[Start of section]

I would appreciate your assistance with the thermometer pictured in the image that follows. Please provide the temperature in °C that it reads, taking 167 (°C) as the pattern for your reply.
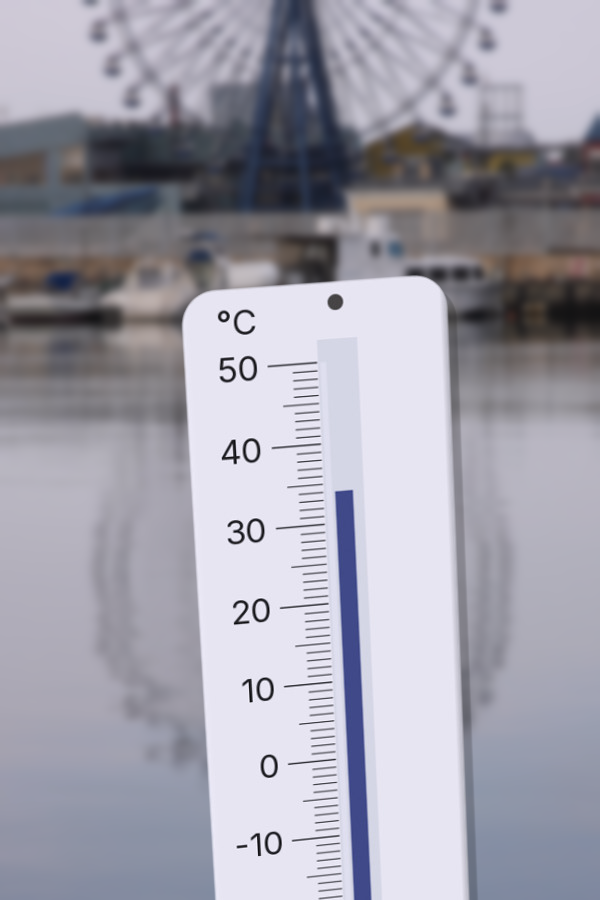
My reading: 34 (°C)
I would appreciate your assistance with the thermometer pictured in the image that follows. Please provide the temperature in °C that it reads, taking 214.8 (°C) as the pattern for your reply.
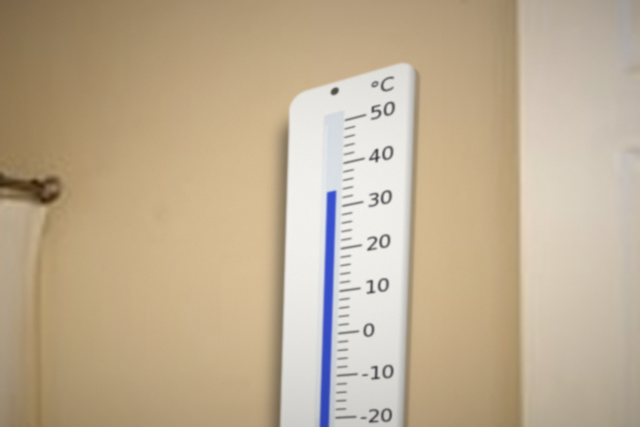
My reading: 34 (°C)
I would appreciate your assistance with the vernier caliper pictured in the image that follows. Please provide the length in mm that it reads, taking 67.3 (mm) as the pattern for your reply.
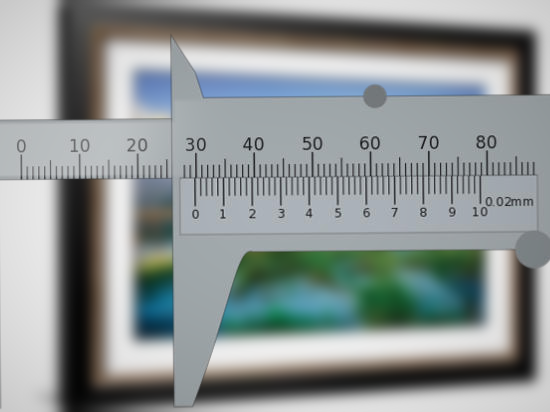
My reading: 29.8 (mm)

[End of section]
[Start of section]

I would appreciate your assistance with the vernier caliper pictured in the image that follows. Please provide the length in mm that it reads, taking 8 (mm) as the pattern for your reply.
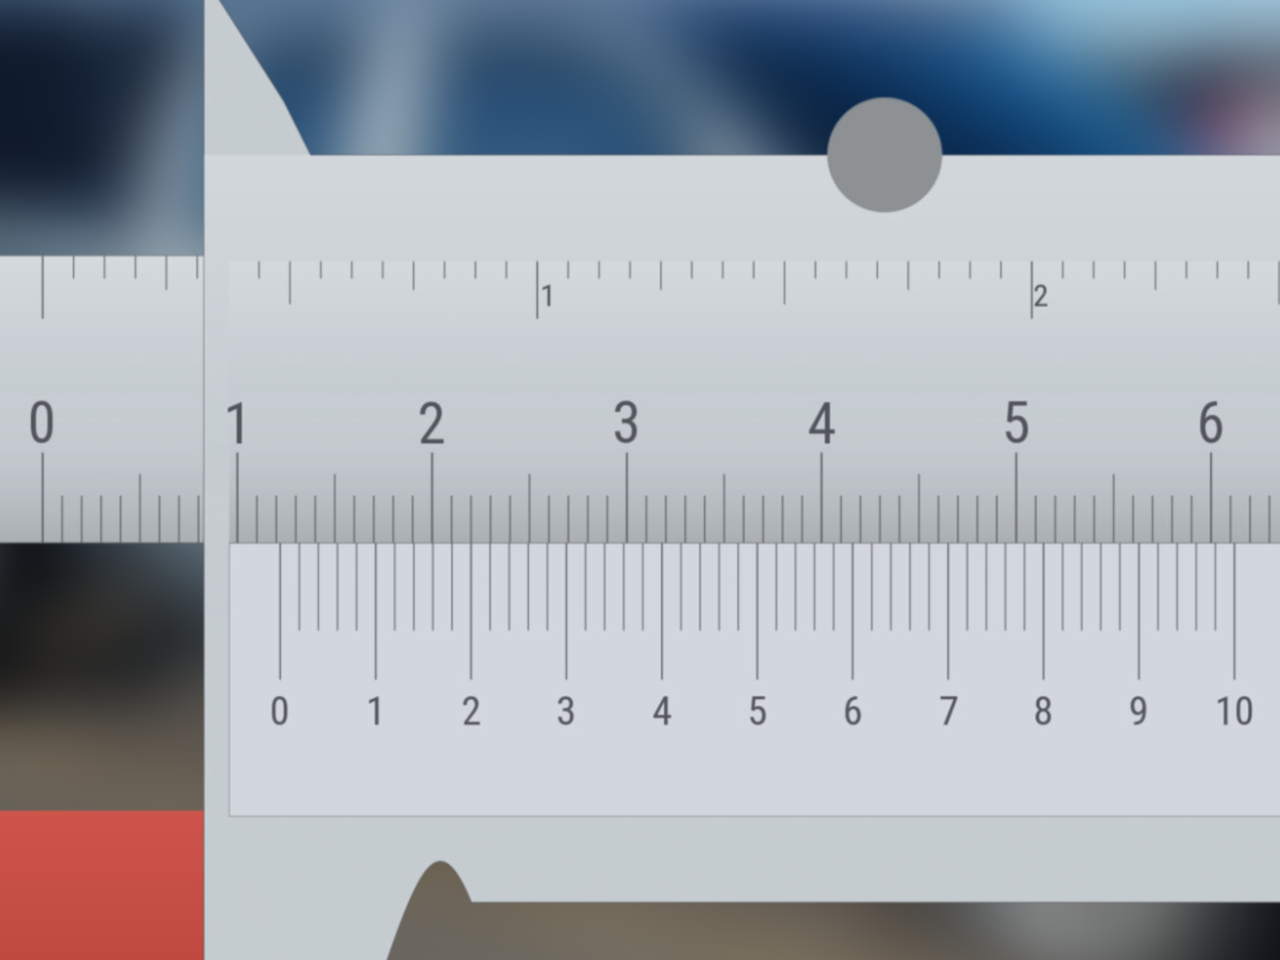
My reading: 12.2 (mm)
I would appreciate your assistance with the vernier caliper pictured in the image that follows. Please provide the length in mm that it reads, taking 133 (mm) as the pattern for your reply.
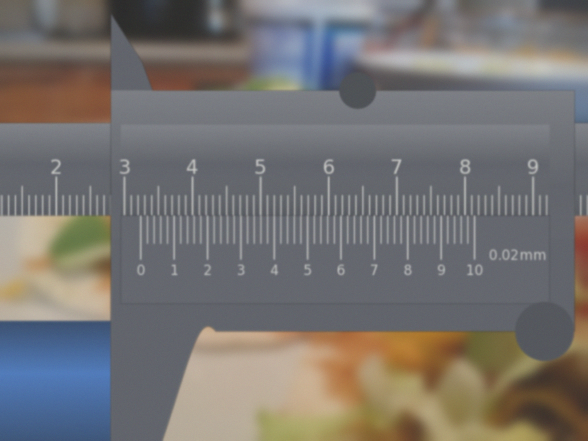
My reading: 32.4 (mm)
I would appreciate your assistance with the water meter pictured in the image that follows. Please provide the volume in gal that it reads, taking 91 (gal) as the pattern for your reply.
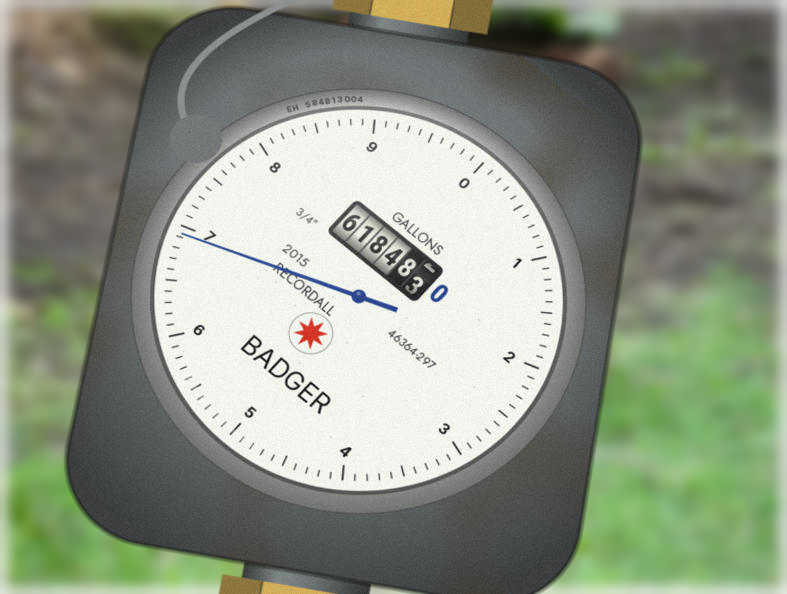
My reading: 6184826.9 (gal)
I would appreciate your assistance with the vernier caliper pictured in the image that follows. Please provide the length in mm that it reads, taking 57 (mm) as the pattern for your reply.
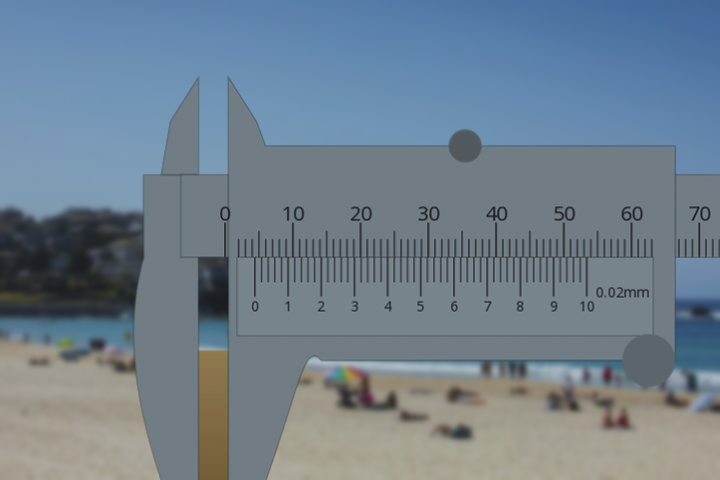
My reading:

[End of section]

**Work task:** Locate every line of the entries above that holds the word "reading", and copy each such line in full.

**Exercise answer:**
My reading: 34 (°C)
My reading: 34 (°C)
My reading: 29.8 (mm)
My reading: 12.2 (mm)
My reading: 32.4 (mm)
My reading: 6184826.9 (gal)
My reading:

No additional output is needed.